Search code examples
sqldatabaseperformanceprocessing-efficiency

SELECT ... WHERE IN vs JOIN


Assume we have 4 tables A, B, C, D in some unspecified relational SQL database. A references B, also C and D as well. References means that A has column A.refX_id = X.id, X is A, B and C (common foreign key 1:N).
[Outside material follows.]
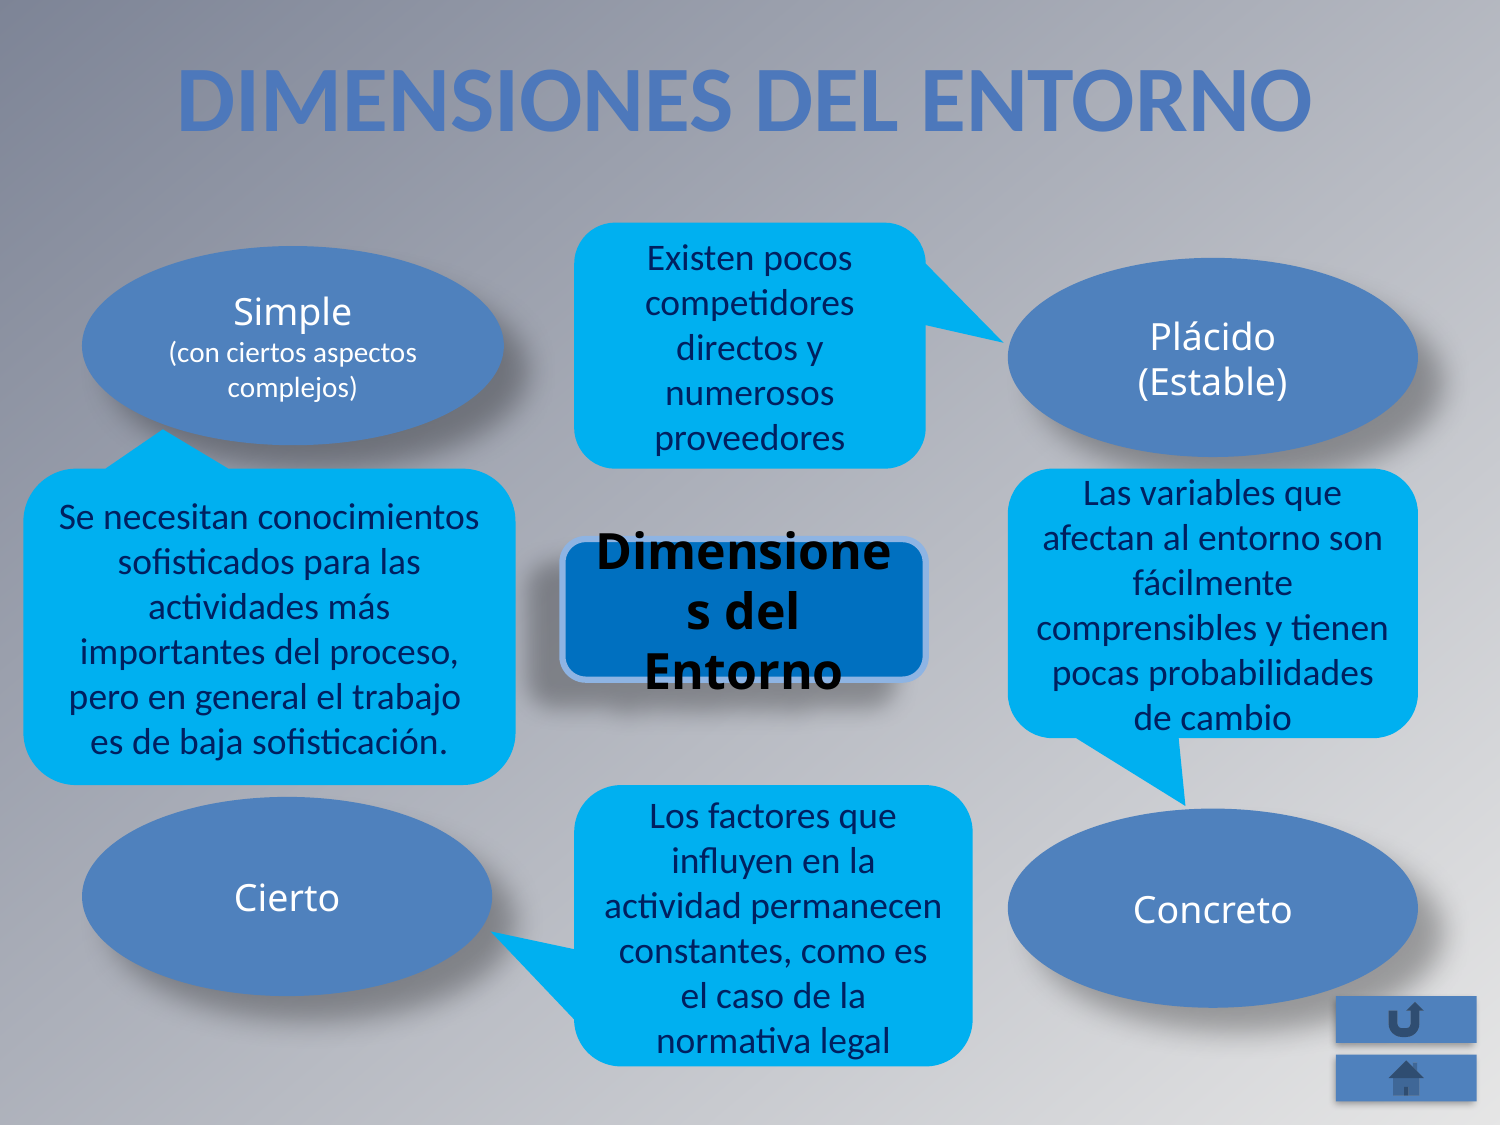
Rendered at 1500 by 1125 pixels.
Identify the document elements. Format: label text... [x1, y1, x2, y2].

What I want, is to query table A with condition based on columns from all child tables B, C and D. My question is: What of the following variants is generally better? (In terms of usability, efficiency, speed.)

Variant 1:

SELECT DISTINCT A.* FROM A
   JOIN B ON A.refB_id = B.id
   JOIN C ON A.refC_id = C.id
   JOIN D ON A.refD_id = D.id
   WHERE <condition on B> AND <condition on C> AND <condition on D>;

Which I like more from perspective of a database, but looks a little bit harder to program.

Variant 2:

SELECT id FROM B WHERE <condition on B>; # result store to array "BIds" on program side
SELECT id FROM C WHERE <condition on C>; # result store to array "CIds" on program side
SELECT id FROM D WHERE <condition on D>; # result store to array "DIds" on program side

SELECT A.* FROM A
   WHERE refB_id IN (<B_ids>) AND refC_id IN (<C_ids>) AND refD_id IN (<D_ids>);

# <B_ids> menas expand whole array of ids, which can result in a very long query string

I thought that Variant 2 is completelly smut and unusable with potentially large data. But I've heard, that a lot of frameworks normally use it, because it is relativelly straightforward. Is it sort of legal way to query data like this in general case, if I know that the content of the "IN" clause is taken from a result of another query(ies)?


Solution

  • I would encourage you to use IN or EXISTS:

    SELECT A.*
    FROM A
    WHERE EXISTS (SELECT 1 FROM B WHERE A.refB_id = B.id AND <condition on B>) AND
          EXISTS (SELECT 1 FROM C WHERE A.refC_id = C.id AND <condition on C>) AND
          EXISTS (SELECT 1 FROM D WHERE A.refD_id = D.id AND <condition on D>);
    

    Advantages of this approach:

    • No danger of getting large intermediate Cartesian products.
    • No expense of eliminating duplicates for SELECT DISTINCT.
    • Most databases handle EXISTS pretty well.
    • You can optimize each subquery using indexes.

    EDIT:

    You can write this with IN and subqueries:

    SELECT A.*
    FROM A
    WHERE A.refB_id IN (SELECT B.id FROM B WHERE <condition on B>) AND
          A.refC_id IN (SELECT C.id FROM C WHERE <condition on C>) AND
          A.refD_id IN (SELECT D.id FROM D WHERE <condition on D>);